RECORDS TO PROCESS =
## BEGIN

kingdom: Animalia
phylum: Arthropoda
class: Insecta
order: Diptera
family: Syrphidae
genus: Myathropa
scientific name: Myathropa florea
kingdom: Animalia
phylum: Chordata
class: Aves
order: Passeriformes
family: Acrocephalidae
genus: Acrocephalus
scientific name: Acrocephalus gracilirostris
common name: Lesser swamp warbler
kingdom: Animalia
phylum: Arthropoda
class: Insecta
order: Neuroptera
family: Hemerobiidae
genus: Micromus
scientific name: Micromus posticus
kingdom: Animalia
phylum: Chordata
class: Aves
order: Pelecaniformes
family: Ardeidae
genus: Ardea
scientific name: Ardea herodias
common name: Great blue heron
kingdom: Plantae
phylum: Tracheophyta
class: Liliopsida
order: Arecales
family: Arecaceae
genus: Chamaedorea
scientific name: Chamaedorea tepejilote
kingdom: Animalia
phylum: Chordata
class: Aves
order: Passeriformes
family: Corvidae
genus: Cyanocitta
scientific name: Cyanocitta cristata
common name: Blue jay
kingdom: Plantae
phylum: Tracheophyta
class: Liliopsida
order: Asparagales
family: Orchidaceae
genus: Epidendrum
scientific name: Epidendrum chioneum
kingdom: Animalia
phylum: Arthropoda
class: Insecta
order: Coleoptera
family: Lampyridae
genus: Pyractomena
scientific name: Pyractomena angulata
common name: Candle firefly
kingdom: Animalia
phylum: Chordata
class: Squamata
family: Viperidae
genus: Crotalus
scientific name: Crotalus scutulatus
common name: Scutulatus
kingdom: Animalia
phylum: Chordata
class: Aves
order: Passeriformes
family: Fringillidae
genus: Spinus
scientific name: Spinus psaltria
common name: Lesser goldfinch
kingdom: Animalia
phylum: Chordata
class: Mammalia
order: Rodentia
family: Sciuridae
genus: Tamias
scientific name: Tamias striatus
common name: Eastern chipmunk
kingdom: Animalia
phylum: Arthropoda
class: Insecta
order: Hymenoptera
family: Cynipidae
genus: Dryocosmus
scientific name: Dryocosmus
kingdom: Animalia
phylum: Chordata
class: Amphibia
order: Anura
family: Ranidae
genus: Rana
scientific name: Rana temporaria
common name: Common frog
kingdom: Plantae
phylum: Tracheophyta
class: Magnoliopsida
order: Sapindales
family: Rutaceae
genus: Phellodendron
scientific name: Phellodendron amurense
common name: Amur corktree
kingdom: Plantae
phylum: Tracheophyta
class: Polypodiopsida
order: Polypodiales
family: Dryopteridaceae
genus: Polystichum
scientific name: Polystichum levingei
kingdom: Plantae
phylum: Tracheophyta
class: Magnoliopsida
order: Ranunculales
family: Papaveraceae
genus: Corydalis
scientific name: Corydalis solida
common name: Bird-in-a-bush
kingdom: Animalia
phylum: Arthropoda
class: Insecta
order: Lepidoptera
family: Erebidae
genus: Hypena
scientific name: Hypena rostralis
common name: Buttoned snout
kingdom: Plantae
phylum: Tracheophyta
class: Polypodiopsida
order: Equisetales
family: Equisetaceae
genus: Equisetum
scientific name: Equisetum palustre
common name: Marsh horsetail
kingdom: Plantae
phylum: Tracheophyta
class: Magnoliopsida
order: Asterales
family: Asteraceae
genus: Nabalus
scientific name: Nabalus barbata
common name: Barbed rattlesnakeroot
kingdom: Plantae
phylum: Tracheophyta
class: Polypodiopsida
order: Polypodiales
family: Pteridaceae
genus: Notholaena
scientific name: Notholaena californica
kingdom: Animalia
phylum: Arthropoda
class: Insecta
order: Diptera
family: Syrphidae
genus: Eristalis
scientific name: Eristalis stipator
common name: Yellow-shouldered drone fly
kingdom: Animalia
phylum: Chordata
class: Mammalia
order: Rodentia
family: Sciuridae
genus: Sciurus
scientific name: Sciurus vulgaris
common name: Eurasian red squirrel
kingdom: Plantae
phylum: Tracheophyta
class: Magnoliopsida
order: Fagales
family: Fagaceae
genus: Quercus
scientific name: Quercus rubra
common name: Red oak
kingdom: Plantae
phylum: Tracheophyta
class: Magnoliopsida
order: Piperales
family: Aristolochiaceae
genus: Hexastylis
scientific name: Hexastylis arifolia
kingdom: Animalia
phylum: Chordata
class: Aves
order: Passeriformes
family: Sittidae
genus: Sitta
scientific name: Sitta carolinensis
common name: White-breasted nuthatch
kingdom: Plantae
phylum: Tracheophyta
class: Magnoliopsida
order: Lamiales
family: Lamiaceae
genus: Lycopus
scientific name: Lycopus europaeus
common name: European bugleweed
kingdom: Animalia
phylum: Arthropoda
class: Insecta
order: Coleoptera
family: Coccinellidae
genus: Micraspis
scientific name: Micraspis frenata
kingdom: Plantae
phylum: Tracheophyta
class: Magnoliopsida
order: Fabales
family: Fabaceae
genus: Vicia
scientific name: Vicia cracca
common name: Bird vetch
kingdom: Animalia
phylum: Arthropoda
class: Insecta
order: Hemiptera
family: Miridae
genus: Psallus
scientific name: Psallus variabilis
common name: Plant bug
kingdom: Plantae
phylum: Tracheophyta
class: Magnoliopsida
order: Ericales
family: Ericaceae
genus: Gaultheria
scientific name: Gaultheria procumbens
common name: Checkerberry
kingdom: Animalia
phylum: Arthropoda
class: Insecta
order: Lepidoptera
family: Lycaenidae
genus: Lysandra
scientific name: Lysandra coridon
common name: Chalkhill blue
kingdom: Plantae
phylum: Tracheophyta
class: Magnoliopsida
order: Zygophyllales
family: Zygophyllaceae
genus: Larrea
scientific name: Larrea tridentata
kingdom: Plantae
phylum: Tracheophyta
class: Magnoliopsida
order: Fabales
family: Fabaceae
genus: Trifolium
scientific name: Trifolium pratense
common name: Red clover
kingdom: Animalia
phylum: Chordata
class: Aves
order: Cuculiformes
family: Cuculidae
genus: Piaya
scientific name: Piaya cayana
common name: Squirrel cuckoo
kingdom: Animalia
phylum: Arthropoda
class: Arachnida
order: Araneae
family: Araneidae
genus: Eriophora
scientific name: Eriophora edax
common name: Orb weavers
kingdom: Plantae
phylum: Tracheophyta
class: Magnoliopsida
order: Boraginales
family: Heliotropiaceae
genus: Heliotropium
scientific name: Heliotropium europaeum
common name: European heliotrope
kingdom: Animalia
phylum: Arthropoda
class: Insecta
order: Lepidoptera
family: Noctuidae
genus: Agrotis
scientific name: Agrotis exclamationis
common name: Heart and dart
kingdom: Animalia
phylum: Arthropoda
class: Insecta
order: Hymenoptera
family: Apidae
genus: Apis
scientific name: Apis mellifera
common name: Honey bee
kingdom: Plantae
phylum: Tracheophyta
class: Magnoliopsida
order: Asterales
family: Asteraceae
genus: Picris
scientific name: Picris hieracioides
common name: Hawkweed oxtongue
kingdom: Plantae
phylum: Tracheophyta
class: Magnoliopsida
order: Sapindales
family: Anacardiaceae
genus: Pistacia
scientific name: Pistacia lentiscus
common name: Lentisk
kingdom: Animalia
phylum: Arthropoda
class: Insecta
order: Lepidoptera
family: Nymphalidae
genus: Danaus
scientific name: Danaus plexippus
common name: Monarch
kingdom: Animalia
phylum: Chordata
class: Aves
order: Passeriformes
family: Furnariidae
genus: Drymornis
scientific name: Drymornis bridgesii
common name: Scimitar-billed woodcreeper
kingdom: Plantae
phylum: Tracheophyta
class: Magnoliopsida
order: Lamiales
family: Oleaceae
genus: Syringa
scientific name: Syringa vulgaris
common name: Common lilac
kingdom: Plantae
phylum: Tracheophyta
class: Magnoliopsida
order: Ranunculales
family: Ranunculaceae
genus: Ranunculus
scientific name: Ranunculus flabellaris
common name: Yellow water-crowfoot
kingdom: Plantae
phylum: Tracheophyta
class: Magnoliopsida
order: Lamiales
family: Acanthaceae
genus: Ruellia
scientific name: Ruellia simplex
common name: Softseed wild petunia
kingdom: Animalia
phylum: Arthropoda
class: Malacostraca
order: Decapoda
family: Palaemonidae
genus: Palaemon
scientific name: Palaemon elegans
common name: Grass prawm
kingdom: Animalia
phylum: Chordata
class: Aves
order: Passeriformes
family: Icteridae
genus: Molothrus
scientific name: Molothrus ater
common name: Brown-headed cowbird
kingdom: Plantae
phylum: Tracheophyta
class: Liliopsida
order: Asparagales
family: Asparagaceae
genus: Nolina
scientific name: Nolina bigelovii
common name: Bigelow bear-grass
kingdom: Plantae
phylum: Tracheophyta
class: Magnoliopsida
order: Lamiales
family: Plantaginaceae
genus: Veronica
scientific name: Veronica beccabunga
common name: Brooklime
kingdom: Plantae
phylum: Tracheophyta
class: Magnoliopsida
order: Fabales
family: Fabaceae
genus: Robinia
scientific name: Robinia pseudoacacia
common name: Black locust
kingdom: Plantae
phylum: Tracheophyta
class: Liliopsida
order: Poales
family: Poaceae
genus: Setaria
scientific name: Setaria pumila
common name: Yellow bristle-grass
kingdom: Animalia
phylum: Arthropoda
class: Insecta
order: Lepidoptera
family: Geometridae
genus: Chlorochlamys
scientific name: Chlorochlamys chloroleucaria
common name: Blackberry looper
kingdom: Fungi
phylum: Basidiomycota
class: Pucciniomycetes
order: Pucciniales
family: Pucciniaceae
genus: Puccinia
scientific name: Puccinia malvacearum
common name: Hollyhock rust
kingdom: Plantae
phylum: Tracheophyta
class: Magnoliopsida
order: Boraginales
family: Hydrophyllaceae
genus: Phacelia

## END

THE TASK = Express the items as a two-column CSV with the header columns field and answer, beginning at the line that contains "family: Hemerobiidae" and stopping after the line that contains "genus: Chamaedorea". Give one row per item, with its text and its answer each in a single quoted field and any line breaks replaced by spaces.

WORKED SOLUTION =
field,answer
"family:","Hemerobiidae"
"genus:","Micromus"
"scientific name:","Micromus posticus"
"kingdom:","Animalia"
"phylum:","Chordata"
"class:","Aves"
"order:","Pelecaniformes"
"family:","Ardeidae"
"genus:","Ardea"
"scientific name:","Ardea herodias"
"common name:","Great blue heron"
"kingdom:","Plantae"
"phylum:","Tracheophyta"
"class:","Liliopsida"
"order:","Arecales"
"family:","Arecaceae"
"genus:","Chamaedorea"